From a 2000 interview:

 

It sort of happened very accidentally. And, believe me…this 'executive producer' thing is something that I have really avoided like the plague. Cause I see a lot of people doing it, it's becoming a bit of a trend, and stuff, and, you know, I like to be a little bit different…And I've never felt the need to do it, either. I've always been really happy reading scripts and finding the ones that I love and going off and doing it.


But with Therese, I read the novel when I was 17 and it just… my whole world exploded when I read this book. And I read it again immediately. Literally finished reading it, went straight back to page one and started reading it all over. I gave it to my sisters, I gave it to my mother, all my closest friends - 'you've got to read this book, you've got to read this book.' Put it away, stumbled across the screenplay, literally stumbled across the screenplay. Could not believe that someone had done this adaptation. I was so excited, immediately on the phone to all the casting people and director - 'I've got to meet with you.' Sat with a director, who is a great guy called David Leveaux, who is a theater director from England. This is his first feature. And, you know, we talked. And I said, 'well, you know, I really want to do this.' And that decision was made.

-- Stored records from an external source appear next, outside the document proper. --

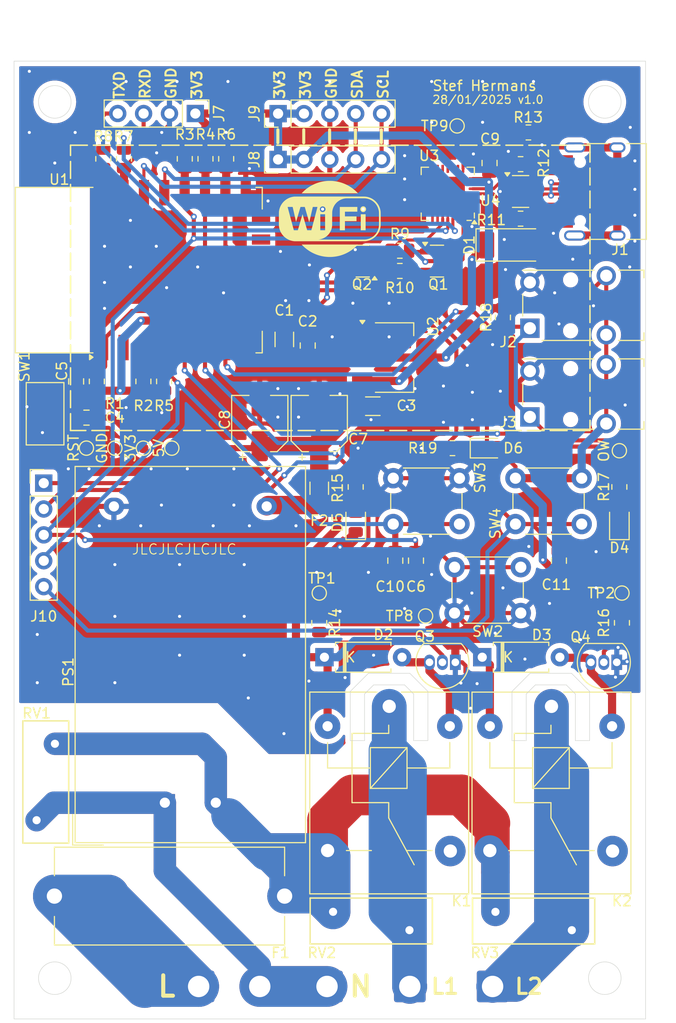
<source format=kicad_pcb>
(kicad_pcb
	(version 20240108)
	(generator "pcbnew")
	(generator_version "8.0")
	(general
		(thickness 1.6)
		(legacy_teardrops no)
	)
	(paper "A4")
	(layers
		(0 "F.Cu" signal)
		(31 "B.Cu" signal)
		(32 "B.Adhes" user "B.Adhesive")
		(33 "F.Adhes" user "F.Adhesive")
		(34 "B.Paste" user)
		(35 "F.Paste" user)
		(36 "B.SilkS" user "B.Silkscreen")
		(37 "F.SilkS" user "F.Silkscreen")
		(38 "B.Mask" user)
		(39 "F.Mask" user)
		(40 "Dwgs.User" user "User.Drawings")
		(41 "Cmts.User" user "User.Comments")
		(42 "Eco1.User" user "User.Eco1")
		(43 "Eco2.User" user "User.Eco2")
		(44 "Edge.Cuts" user)
		(45 "Margin" user)
		(46 "B.CrtYd" user "B.Courtyard")
		(47 "F.CrtYd" user "F.Courtyard")
		(48 "B.Fab" user)
		(49 "F.Fab" user)
		(50 "User.1" user)
		(51 "User.2" user)
		(52 "User.3" user)
		(53 "User.4" user)
		(54 "User.5" user)
		(55 "User.6" user)
		(56 "User.7" user)
		(57 "User.8" user)
		(58 "User.9" user)
	)
	(setup
		(pad_to_mask_clearance 0)
		(allow_soldermask_bridges_in_footprints no)
		(pcbplotparams
			(layerselection 0x00010fc_ffffffff)
			(plot_on_all_layers_selection 0x0000000_00000000)
			(disableapertmacros no)
			(usegerberextensions yes)
			(usegerberattributes no)
			(usegerberadvancedattributes no)
			(creategerberjobfile no)
			(dashed_line_dash_ratio 12.000000)
			(dashed_line_gap_ratio 3.000000)
			(svgprecision 4)
			(plotframeref no)
			(viasonmask no)
			(mode 1)
			(useauxorigin no)
			(hpglpennumber 1)
			(hpglpenspeed 20)
			(hpglpendiameter 15.000000)
			(pdf_front_fp_property_popups yes)
			(pdf_back_fp_property_popups yes)
			(dxfpolygonmode yes)
			(dxfimperialunits yes)
			(dxfusepcbnewfont yes)
			(psnegative no)
			(psa4output no)
			(plotreference yes)
			(plotvalue no)
			(plotfptext yes)
			(plotinvisibletext no)
			(sketchpadsonfab no)
			(subtractmaskfromsilk yes)
			(outputformat 1)
			(mirror no)
			(drillshape 0)
			(scaleselection 1)
			(outputdirectory "gerbers/")
		)
	)
	(net 0 "")
	(net 1 "GND")
	(net 2 "+3V3")
	(net 3 "+5V")
	(net 4 "/ESP_RST")
	(net 5 "/ESP_IO0")
	(net 6 "/V_BUS")
	(net 7 "Net-(D2-A)")
	(net 8 "Net-(D3-A)")
	(net 9 "Net-(D4-A)")
	(net 10 "Net-(D5-A)")
	(net 11 "Net-(D6-K)")
	(net 12 "/AC_L_FUSED")
	(net 13 "/AC_L")
	(net 14 "Net-(PS1-+Vout)")
	(net 15 "/USB_D-")
	(net 16 "Net-(J1-CC2)")
	(net 17 "unconnected-(J1-SBU1-PadA8)")
	(net 18 "Net-(J1-CC1)")
	(net 19 "Net-(J1-SHIELD)")
	(net 20 "/USB_D+")
	(net 21 "unconnected-(J1-SBU2-PadB8)")
	(net 22 "/AC_N")
	(net 23 "/ESP_RXD")
	(net 24 "/ESP_TXD")
	(net 25 "/AC_L_K1")
	(net 26 "/AC_L_K2")
	(net 27 "/ESP_SCL")
	(net 28 "/ESP_SDA")
	(net 29 "unconnected-(K1-Pad4)")
	(net 30 "unconnected-(K2-Pad4)")
	(net 31 "Net-(Q1-B)")
	(net 32 "Net-(Q1-E)")
	(net 33 "Net-(Q2-E)")
	(net 34 "Net-(Q2-B)")
	(net 35 "Net-(Q3-B)")
	(net 36 "Net-(Q4-B)")
	(net 37 "/ESP_EN")
	(net 38 "/ESP_IO2")
	(net 39 "/ESP_IO16")
	(net 40 "Net-(U3-TXD)")
	(net 41 "Net-(U3-RXD)")
	(net 42 "/ESP_K1")
	(net 43 "/ESP_K2")
	(net 44 "/ESP_1W")
	(net 45 "unconnected-(U1-MISO-Pad10)")
	(net 46 "/ESP_IO15")
	(net 47 "unconnected-(U1-GPIO10-Pad12)")
	(net 48 "unconnected-(U1-GPIO9-Pad11)")
	(net 49 "unconnected-(U1-SCLK-Pad14)")
	(net 50 "unconnected-(U1-CS0-Pad9)")
	(net 51 "unconnected-(U1-MOSI-Pad13)")
	(net 52 "unconnected-(U1-ADC-Pad2)")
	(net 53 "unconnected-(U3-NC-Pad10)")
	(net 54 "unconnected-(U3-CHREN-Pad13)")
	(net 55 "Net-(U3-D+)")
	(net 56 "unconnected-(U3-GPIO.6-Pad20)")
	(net 57 "unconnected-(U3-~{CTS}-Pad23)")
	(net 58 "unconnected-(U3-SUSPEND-Pad12)")
	(net 59 "unconnected-(U3-CHR1-Pad14)")
	(net 60 "unconnected-(U3-~{RXT}{slash}GPIO.1-Pad18)")
	(net 61 "unconnected-(U3-~{DCD}-Pad1)")
	(net 62 "unconnected-(U3-GPIO.5-Pad21)")
	(net 63 "unconnected-(U3-~{SUSPEND}-Pad11)")
	(net 64 "unconnected-(U3-RS485{slash}GPIO.2-Pad17)")
	(net 65 "unconnected-(U3-~{WAKEUP}{slash}GPIO.3-Pad16)")
	(net 66 "unconnected-(U3-~{RST}-Pad9)")
	(net 67 "unconnected-(U3-GPIO.4-Pad22)")
	(net 68 "unconnected-(U3-~{TXT}{slash}GPIO.0-Pad19)")
	(net 69 "unconnected-(U3-CHR0-Pad15)")
	(net 70 "unconnected-(U3-~{RI}{slash}CLK-Pad2)")
	(net 71 "Net-(U3-D-)")
	(net 72 "unconnected-(U3-~{DSR}-Pad27)")
	(footprint "TestPoint:TestPoint_Pad_D1.0mm" (layer "F.Cu") (at 122.5 62.3555 180))
	(footprint "Button_Switch_THT:SW_PUSH_6mm_H13mm" (layer "F.Cu") (at 122.73 101.432 180))
	(footprint "Connector_Audio:Jack_3.5mm_Switronic_ST-005-G_horizontal" (layer "F.Cu") (at 136.144 88.6705 180))
	(footprint "TestPoint:TestPoint_Pad_D1.0mm" (layer "F.Cu") (at 86.106 93.98 180))
	(footprint "Resistor_SMD:R_0805_2012Metric" (layer "F.Cu") (at 128.7328 66.1105 180))
	(footprint "Resistor_SMD:R_0805_2012Metric" (layer "F.Cu") (at 127 81.154 90))
	(footprint "Capacitor_SMD:C_0805_2012Metric" (layer "F.Cu") (at 132.496 105.024 90))
	(footprint "Resistor_SMD:R_0805_2012Metric" (layer "F.Cu") (at 112.544 97.79 90))
	(footprint "Varistor:RV_Disc_D12mm_W4.5mm_P7.5mm" (layer "F.Cu") (at 117.8216 141.2864 180))
	(footprint "Connector_Wire:SolderWire-1.5sqmm_1x01_D1.7mm_OD3mm" (layer "F.Cu") (at 109.728 146.812))
	(footprint "Diode_THT:D_A-405_P7.62mm_Horizontal" (layer "F.Cu") (at 109.474 114.5))
	(footprint "LOGO" (layer "F.Cu") (at 110 71.5))
	(footprint "Package_TO_SOT_SMD:SOT-23" (layer "F.Cu") (at 120.5241 75.626))
	(footprint "TestPoint:TestPoint_Pad_D1.0mm" (layer "F.Cu") (at 138.43 94.234))
	(footprint "Capacitor_SMD:C_0805_2012Metric" (layer "F.Cu") (at 86.111 90.9875 180))
	(footprint "Resistor_SMD:R_0805_2012Metric" (layer "F.Cu") (at 122.046 93.98))
	(footprint "Resistor_SMD:R_0805_2012Metric" (layer "F.Cu") (at 129.5 63))
	(footprint "Button_Switch_THT:SW_PUSH_6mm_H13mm" (layer "F.Cu") (at 134.73 101.432 180))
	(footprint "Package_DFN_QFN:QFN-28-1EP_5x5mm_P0.5mm_EP3.35x3.35mm" (layer "F.Cu") (at 121.5838 69.0225 180))
	(footprint "Relay_THT:Relay_SPDT_SANYOU_SRD_Series_Form_C" (layer "F.Cu") (at 115.834 119.322 -90))
	(footprint "Capacitor_SMD:C_0805_2012Metric" (layer "F.Cu") (at 116.432 105.024 -90))
	(footprint "LED_SMD:LED_0805_2012Metric" (layer "F.Cu") (at 125.476 93.98))
	(footprint "Connector_PinHeader_2.54mm:PinHeader_1x05_P2.54mm_Vertical" (layer "F.Cu") (at 104.925 65.6515 90))
	(footprint "Converter_ACDC:Converter_ACDC_Hi-Link_HLK-PMxx" (layer "F.Cu") (at 93.806 128.778 90))
	(footprint "Button_Switch_THT:SW_PUSH_6mm_H13mm" (layer "F.Cu") (at 122.25 105.664))
	(footprint "Resistor_SMD:R_0805_2012Metric" (layer "F.Cu") (at 138.43 97.79 90))
	(footprint "Package_TO_SOT_THT:TO-92_Inline" (layer "F.Cu") (at 122.3264 115 180))
	(footprint "TestPoint:TestPoint_Pad_D1.0mm" (layer "F.Cu") (at 138.684 108.204))
	(footprint "TestPoint:TestPoint_Pad_D1.0mm" (layer "F.Cu") (at 88.9 93.98 90))
	(footprint "Varistor:RV_Disc_D12mm_W4.5mm_P7.5mm" (layer "F.Cu") (at 81.2135 130.496 90))
	(footprint "Resistor_SMD:R_0805_2012Metric" (layer "F.Cu") (at 138.684 111.125 90))
	(footprint "LED_SMD:LED_0805_2012Metric" (layer "F.Cu") (at 112.544 101.274 90))
	(footprint "Capacitor_SMD:C_1206_3216Metric" (layer "F.Cu") (at 114.2234 89.8652))
	(footprint "Capacitor_SMD:C_0805_2012Metric"
		(layer "F.Cu")
		(uuid "7ad91bb2-9486-4461-a976-275464490d15")
		(at 85.095 87.4315 -90)
		(descr "Capacitor SMD 0805 (2012 Metric), square (rectangular) end terminal, IPC_7351 nominal, (Body size source: IPC-SM-782 page 76, https://www.pcb-3d.com/wordpress/wp-content/uploads/ipc-sm-782a_amendment_1_and_2.pdf, https://docs.google.com/spreadsheets/d/1BsfQQcO9C6DZCsRaXUlFlo91Tg2WpOkGARC1WS5S8t0/edit?usp=sharing), generated with kicad-footprint-generator")
		(tags "capacitor")
		(property "Reference" "C5"
			(at -1.016 1.397 90)
			(layer "F.SilkS")
			(uuid "bd95c4eb-b7b9-45ef-91e1-f35f7eb661b7")
	
... [651061 chars truncated]
</source>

And then I just thought, 'now, look - because I care so much about this story, and because I've always loved it, you know, now could be the time to really be creatively involved with it, and just try and make it the greatest film that we can.' So, it's nice to know that I was involved… we then immediately got all the funding, which was just so great. And that was the first time I ever used a little bit of that 'Titanic' power, you know. We just went 'funding' [snaps fingers] and it came. And it was like… it was fantastic. And I really feel sort of glad that I've been able to do that for everyone who's been involved with 'Therese', in the writing of the script and the other producers and so on. Because they were struggling, for a long time, to try and get the funding. But it's just nice to know that I'm, you know, I'm going to be involved with the casting of the other actors, where we're gonna shoot it, and so on. And, also, over the last sort of five or six years I've met some fantastic crew members, you know, brilliant, brilliant people who are artists in their own right. And I'm just excited that, you know, I can get all of those people in - all the ones that I think are great, who are really nice. Cause I really believe that when you work on a film, if the 'on set' environment is a happy one, then I think it makes for a better story, cause everyone's happy to be there, you know, they're happy to work. So, that's the reason why, and sort of no other reason than that."